What would you like to happen to the benefits from your pension plans in the event of your death?

Depending on the type of pension plans you have, it is usually possible for you to either complete a nomination form (also referred to as an ‘expression of wish form’) specifying what you would like to happen to your death benefits or to place your death benefits under trust.

With most occupational pension schemes the nomination form is the only option and this will also be the case with some individual pension plans such as personal pensions. The pension plan trustees or administrators have discretion over who they pay death benefits to but the nomination form makes them aware of your wishes and, in normal circumstances, they will usually follow them.

Some older plans such as retirement annuities and buy-out bonds (section 32 plans) may require that a trust wording be completed rather than a nomination form.
We have given more detail on the possible options (in terms of death benefit instructions) below.

Points to consider

In light of the new pension flexibilities for death benefits, including the potential to pass funds down through the generations via flexi-access drawdown, and the possibility of paying death benefits to a far wider range of beneficiaries, it is important to bear in mind that it may be impossible to make use of these options if your pension plan or scheme doesn’t offer them.

It is important to check whether your pension arrangements can be used in the way you would like on your death. If you have pensions that can’t facilitate the new freedoms, for example older pension plans that don’t give your beneficiaries the option of leaving the remaining pension funds in drawdown, your beneficiaries could find that the only option available to them is annuity purchase or to take a lump sum (which may not be the most tax efficient option).
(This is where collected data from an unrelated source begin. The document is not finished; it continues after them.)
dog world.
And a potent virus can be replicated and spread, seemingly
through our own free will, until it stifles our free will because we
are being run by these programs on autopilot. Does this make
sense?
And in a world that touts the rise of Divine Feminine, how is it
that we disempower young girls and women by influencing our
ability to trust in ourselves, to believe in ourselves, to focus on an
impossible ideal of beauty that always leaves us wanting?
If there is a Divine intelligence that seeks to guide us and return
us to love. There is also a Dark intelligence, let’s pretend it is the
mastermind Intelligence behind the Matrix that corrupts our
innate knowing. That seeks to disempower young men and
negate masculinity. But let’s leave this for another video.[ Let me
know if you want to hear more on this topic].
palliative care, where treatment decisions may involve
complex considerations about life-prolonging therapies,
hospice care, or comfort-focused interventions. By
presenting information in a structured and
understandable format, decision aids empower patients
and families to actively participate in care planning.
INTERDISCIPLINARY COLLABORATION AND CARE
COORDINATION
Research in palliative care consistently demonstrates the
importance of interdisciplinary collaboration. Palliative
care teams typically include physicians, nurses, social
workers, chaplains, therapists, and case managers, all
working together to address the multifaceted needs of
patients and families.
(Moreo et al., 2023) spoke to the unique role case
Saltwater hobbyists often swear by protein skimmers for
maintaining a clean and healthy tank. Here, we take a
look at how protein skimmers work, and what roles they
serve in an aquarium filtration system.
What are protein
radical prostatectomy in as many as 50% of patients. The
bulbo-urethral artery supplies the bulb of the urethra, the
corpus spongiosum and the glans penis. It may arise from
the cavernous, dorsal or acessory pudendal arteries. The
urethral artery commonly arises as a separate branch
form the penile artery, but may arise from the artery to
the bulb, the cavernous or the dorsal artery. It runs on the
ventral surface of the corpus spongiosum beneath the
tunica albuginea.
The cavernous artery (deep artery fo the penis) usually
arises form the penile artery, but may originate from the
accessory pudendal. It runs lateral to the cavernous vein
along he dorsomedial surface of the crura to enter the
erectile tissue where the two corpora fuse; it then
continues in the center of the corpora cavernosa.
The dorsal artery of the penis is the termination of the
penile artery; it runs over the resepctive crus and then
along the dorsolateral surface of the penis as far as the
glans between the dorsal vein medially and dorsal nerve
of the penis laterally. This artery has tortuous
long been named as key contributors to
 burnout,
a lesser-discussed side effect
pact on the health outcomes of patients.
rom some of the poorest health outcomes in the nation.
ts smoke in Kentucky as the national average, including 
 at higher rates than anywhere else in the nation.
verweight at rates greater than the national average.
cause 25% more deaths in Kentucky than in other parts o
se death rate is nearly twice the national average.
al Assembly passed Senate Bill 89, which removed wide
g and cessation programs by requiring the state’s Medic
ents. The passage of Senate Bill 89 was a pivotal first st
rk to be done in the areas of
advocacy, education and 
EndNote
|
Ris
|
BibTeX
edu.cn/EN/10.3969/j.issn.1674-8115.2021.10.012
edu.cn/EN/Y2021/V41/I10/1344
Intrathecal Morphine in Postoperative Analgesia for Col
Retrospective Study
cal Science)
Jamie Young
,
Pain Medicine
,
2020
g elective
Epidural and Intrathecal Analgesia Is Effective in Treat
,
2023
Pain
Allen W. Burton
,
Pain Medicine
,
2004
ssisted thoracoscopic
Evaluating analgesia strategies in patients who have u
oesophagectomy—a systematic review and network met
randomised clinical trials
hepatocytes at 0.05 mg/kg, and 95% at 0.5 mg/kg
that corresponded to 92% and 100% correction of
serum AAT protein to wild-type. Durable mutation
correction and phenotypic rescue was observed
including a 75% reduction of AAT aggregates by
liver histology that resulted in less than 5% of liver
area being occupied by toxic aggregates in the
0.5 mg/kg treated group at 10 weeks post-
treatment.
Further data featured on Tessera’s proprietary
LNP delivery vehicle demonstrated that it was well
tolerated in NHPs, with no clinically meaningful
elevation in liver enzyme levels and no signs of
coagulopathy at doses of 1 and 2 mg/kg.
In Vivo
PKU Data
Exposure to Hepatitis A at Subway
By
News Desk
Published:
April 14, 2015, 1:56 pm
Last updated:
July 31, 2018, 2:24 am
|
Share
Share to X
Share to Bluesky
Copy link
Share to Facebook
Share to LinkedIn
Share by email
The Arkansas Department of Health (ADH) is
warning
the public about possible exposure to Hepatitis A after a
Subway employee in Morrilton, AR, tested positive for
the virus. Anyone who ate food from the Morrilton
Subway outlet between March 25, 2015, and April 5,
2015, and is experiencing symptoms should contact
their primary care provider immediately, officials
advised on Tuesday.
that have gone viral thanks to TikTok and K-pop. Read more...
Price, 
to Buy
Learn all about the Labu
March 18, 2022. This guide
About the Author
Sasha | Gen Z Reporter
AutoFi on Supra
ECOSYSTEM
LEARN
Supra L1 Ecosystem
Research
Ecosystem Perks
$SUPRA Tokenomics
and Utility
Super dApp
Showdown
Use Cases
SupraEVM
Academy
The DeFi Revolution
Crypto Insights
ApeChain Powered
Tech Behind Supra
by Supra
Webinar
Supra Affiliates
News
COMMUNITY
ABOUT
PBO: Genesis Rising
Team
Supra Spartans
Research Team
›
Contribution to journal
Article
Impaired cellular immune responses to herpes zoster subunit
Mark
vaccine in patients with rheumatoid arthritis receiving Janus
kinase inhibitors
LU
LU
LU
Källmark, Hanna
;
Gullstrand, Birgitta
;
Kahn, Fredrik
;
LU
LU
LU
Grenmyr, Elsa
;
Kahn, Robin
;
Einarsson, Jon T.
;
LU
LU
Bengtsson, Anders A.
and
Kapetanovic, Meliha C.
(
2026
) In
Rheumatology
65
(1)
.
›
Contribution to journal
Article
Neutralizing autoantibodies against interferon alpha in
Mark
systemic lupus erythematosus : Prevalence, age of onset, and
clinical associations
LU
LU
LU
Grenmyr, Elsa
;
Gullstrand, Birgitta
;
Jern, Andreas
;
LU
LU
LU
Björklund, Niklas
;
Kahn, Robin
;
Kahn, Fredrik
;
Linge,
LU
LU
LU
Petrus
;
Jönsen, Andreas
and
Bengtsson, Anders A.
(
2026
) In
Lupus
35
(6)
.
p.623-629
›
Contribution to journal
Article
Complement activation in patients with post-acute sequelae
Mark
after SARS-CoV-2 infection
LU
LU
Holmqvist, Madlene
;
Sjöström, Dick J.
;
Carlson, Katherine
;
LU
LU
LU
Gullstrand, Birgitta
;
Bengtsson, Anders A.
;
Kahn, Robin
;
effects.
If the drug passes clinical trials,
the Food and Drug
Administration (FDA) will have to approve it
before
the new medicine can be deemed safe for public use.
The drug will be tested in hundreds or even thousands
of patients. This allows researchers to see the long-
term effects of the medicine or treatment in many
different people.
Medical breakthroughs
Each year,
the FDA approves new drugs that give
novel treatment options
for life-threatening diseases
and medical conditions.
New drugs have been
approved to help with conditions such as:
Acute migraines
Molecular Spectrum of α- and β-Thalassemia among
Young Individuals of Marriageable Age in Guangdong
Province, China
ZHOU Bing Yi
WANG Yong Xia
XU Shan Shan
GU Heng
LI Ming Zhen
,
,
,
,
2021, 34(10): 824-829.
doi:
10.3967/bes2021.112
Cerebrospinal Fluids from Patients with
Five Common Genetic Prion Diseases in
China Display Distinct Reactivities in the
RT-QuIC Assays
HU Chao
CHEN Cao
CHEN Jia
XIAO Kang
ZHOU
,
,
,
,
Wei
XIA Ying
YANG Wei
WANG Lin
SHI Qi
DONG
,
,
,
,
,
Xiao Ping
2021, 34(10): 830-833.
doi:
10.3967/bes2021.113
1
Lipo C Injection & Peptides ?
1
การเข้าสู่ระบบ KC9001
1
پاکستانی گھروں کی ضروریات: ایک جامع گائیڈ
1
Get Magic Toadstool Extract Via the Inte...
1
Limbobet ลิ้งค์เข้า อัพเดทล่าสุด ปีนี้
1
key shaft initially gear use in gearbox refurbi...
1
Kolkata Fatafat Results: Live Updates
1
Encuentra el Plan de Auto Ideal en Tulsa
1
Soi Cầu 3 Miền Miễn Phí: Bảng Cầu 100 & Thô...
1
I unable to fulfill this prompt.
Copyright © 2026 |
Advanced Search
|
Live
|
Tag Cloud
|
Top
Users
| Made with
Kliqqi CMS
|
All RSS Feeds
  • What would you like to happen to any remaining pension fund on your death?
  • Would you like your beneficiaries to have the option of the tax efficiency and flexibility of inherited drawdown?
  • Is a secure fixed income from a survivor’s annuity more appealing?
  • Would a lump sum death benefit be better directed to a bypass trust where your chosen trustees can have the control over who benefits and when (which could include making loans)?
  • Can the existing pension scheme facilitate your preferences? Not all pensions allow lump sum payments to be made to a bypass trust and not all pensions offer inherited drawdown.

Nomination form issues:

  • Even where the pension arrangement offers all the new freedoms, it's crucial that nomination forms are kept up to date and fully reflect your wishes.
  • A death benefit nomination helps to guide the scheme trustees/administrators when exercising their discretion and they will rely on the most recent nomination form they have received. Nomination forms can normally be changed at any time.
  • The new rules around who can inherit make it even more important that nomination forms are correctly completed. If you want someone other than a dependant to inherit and would like them to have the option of inherited drawdown, you must name them on the nomination form – a lump sum can, however, be paid at the trustees’ discretion to a non-dependant even if there is a surviving dependant.
  • Issues can also arise where you have completed a nomination form with instructions that the lump sum death benefit is to be paid to a bypass trust. Some nominations to a bypass trust can be made binding upon the scheme administrator, in which case the scheme administrator must follow this instruction and has no discretion to pay to anyone else – such a binding nomination can still be revoked by completing a new nomination.
  • In light of the pension freedom changes you will need to decide if a bypass trust is still the right option. Bear in mind that a lump sum paid to a trust if you were to die after age 75 is taxed at 45% initially ( a tax credit can be given to the beneficiary, when the rate paid on the lump sum if paid directly to them at their own tax rate(s) is less than 45%).